Помогите советом в выборе инструмента баянисту-любителю.
В своё время окончил музыкалку по классу ф-но. Лет 5 назад взял в руки баян, пробовал осваивать самостоятельно, потом пошёл в родную школу и по сей день раз в неделю беру уроки. На многое не замахиваюсь, репертуар скромный (Карусель, Барыня,. .)
Эксплуатирую Былину. К инструменту привык, но не могу привыкнуть к тому, что раз в пол-года надо делать ему профилактику. Фортепиано менее капризный в этом плане инструмент. 
Поэтому подбираю второй инструмент. Бюджет (200 т.р.) не позволяет приобрести наиболее обсуждаемую здесь марку. Пока остановился на тульском баяне. Ясная поляна мне не нужна, так как выборку осваивать времени нет (занимаюсь 1-1.5 часа в день). Есть у них модель без выборки БАЯН концертный «ТУЛА», 67x150-II. Скажите пожалуйста, это оптимальный выбор или нет


----------



## zet10 (1 Сен 2016)

Хороший баян,но больно тяжеловат и в габаритах  объёмен! Я бы посоветовал Вам купить то же самое,но с характеристиками 61/120,это в самый аккурат будет, самая удачная модель! Цена 65 тысяч рублей.


----------



## petrov_a (1 Сен 2016)

zet10 писал:


> Я бы посоветовал Вам купить то же самое,но с характеристиками 61/120,это в самый аккурат будет, самая удачная модель! Цена 65 тысяч рублей.

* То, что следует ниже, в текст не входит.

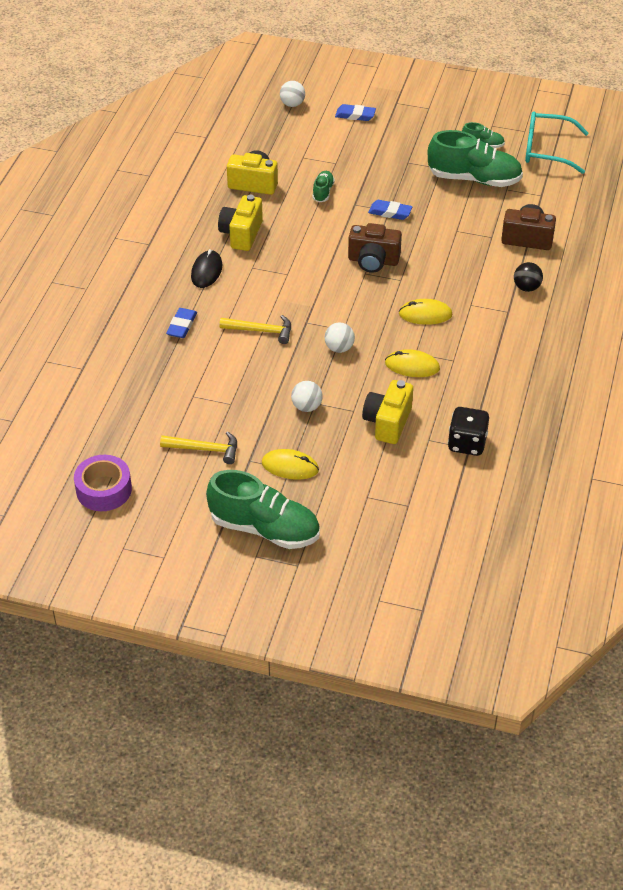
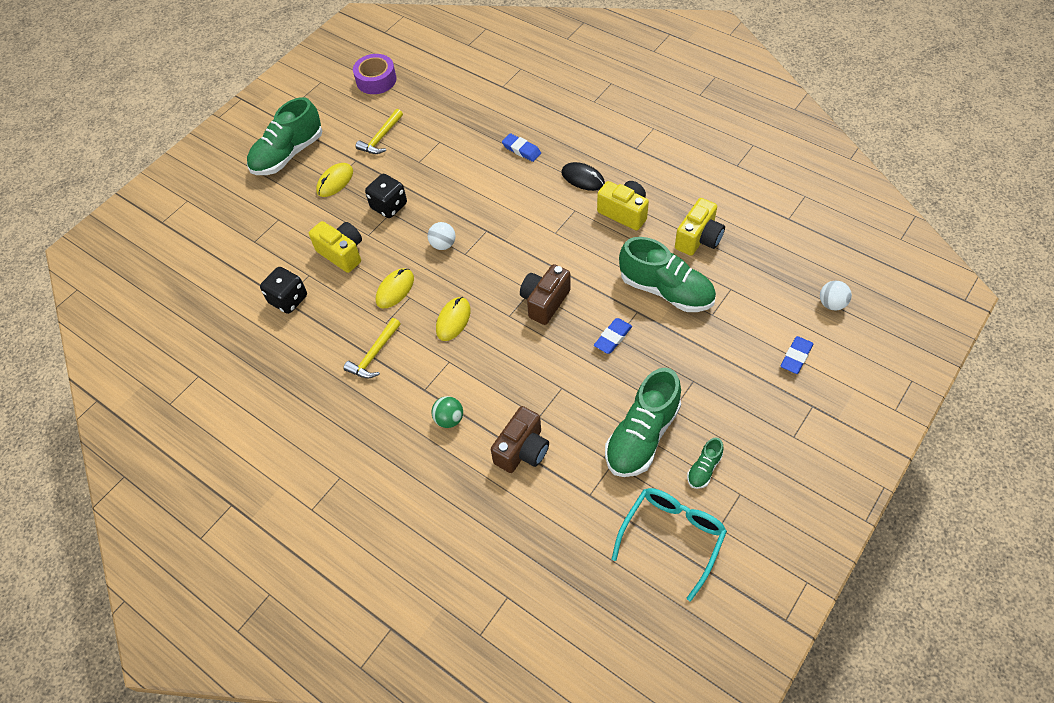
camera: 115 degrees right, 10 degrees up
yellow hammer [219,315,291,344] -> yellow hammer moved to [343,318,401,378]
white ball [291,381,323,412] -> black dice [365,174,407,218]
green shoe [312,171,335,203] -> green shoe [619,237,716,312], size x2.15
black ball [514,262,543,292] -> green ball [431,396,463,428]

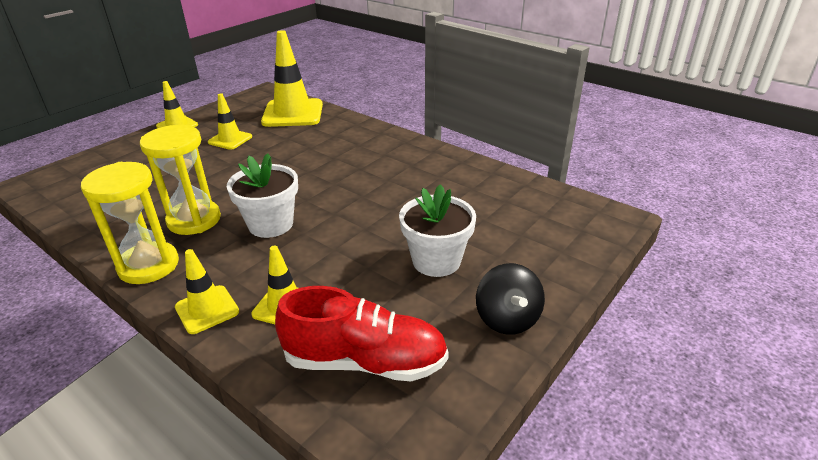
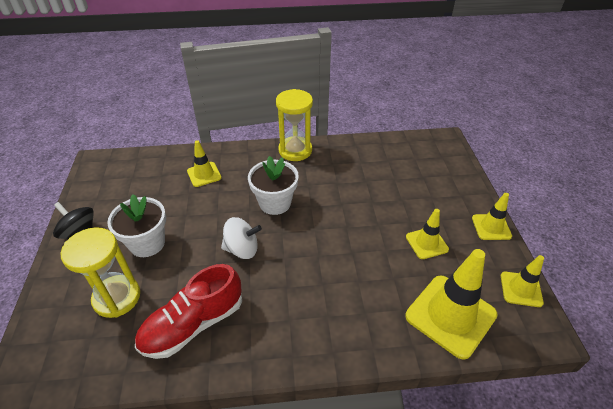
camera: 135 degrees right, 10 degrees up
yellow hourglass [140,125,221,235] -> yellow hourglass moved to [61,227,140,318]
yellow traffic cone [175,249,239,334] -> yellow traffic cone moved to [501,255,544,307]
red shoe [275,286,449,381] -> red shoe moved to [135,264,242,359]
none -> white spinning top [221,217,262,259]

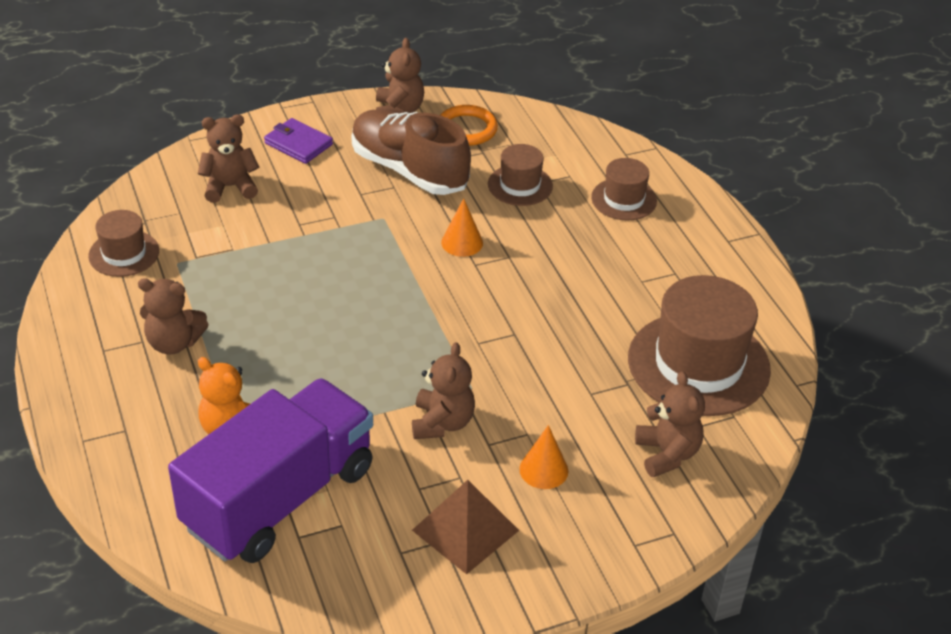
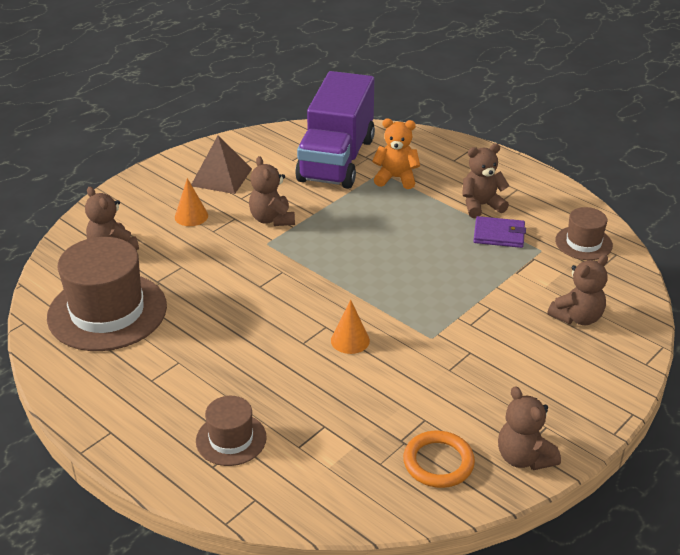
camera: 155 degrees right, 5 degrees down
purple wallet [264,118,333,164] -> purple wallet moved to [473,216,526,248]
brown shoe [352,109,471,195] -> none
brown hat [488,144,553,206] -> none

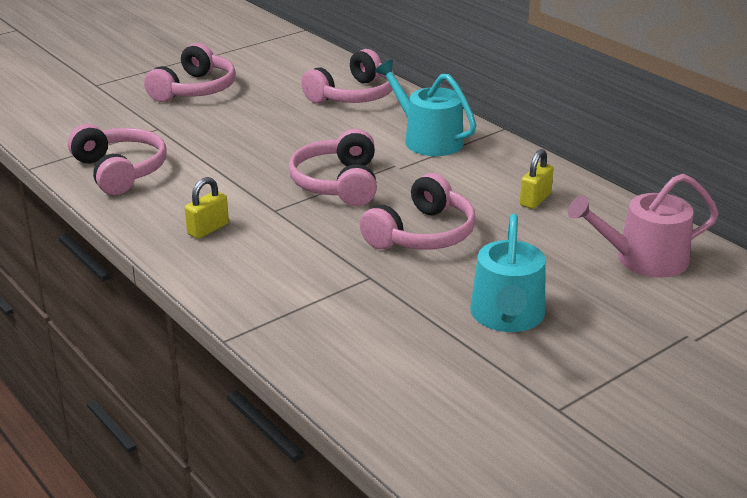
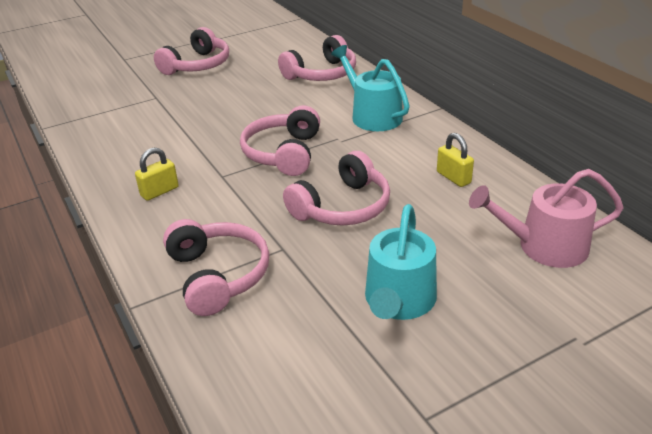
camera: 10 degrees right, 5 degrees up
pink headphones [68,124,167,195] -> pink headphones moved to [163,219,269,316]
yellow padlock [520,149,554,209] -> yellow padlock turned 75 degrees counterclockwise [437,133,474,187]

Вы имеете ввиду эту модель 61x120-II — Баян «ТУЛА» 3-х рядный, двухголосный, цельнопланочный, с готовым аккомпанементом (БН-16). Если да, подскажите пожалуйста, где его можно приобрести за 65000. На сайте производителя он в 3 раза дороже.


----------



## zet10 (1 Сен 2016)

Именно эту! На сайт производителя,не смотрите,я думаю что цена в 200 с лишним тысяч совершенно не оправданна за данный инструмент,да и цельная планка которая стоит у нынешних Тульских баянов это не то... Чешская планка,инструмент становиться легче это плюс, но звучание совершенно пустое и это огромный МИНУС,т.к материал дюраль! Поэтому и брать надо баян именно баян "той  сборки", с латунью ,там и цена приемлема и качество отличное! Именно этот баян я Вам и предлагаю,по цене в 65 тысяч.Если предложение интересно,сбросьте мне в личку Ваш номер телефона для связи,созвонимся и договоримся о встречи и просмотре инструмента.


----------



## petrov_a (2 Сен 2016)

Предложение интересно. Телефон в личку отправил


----------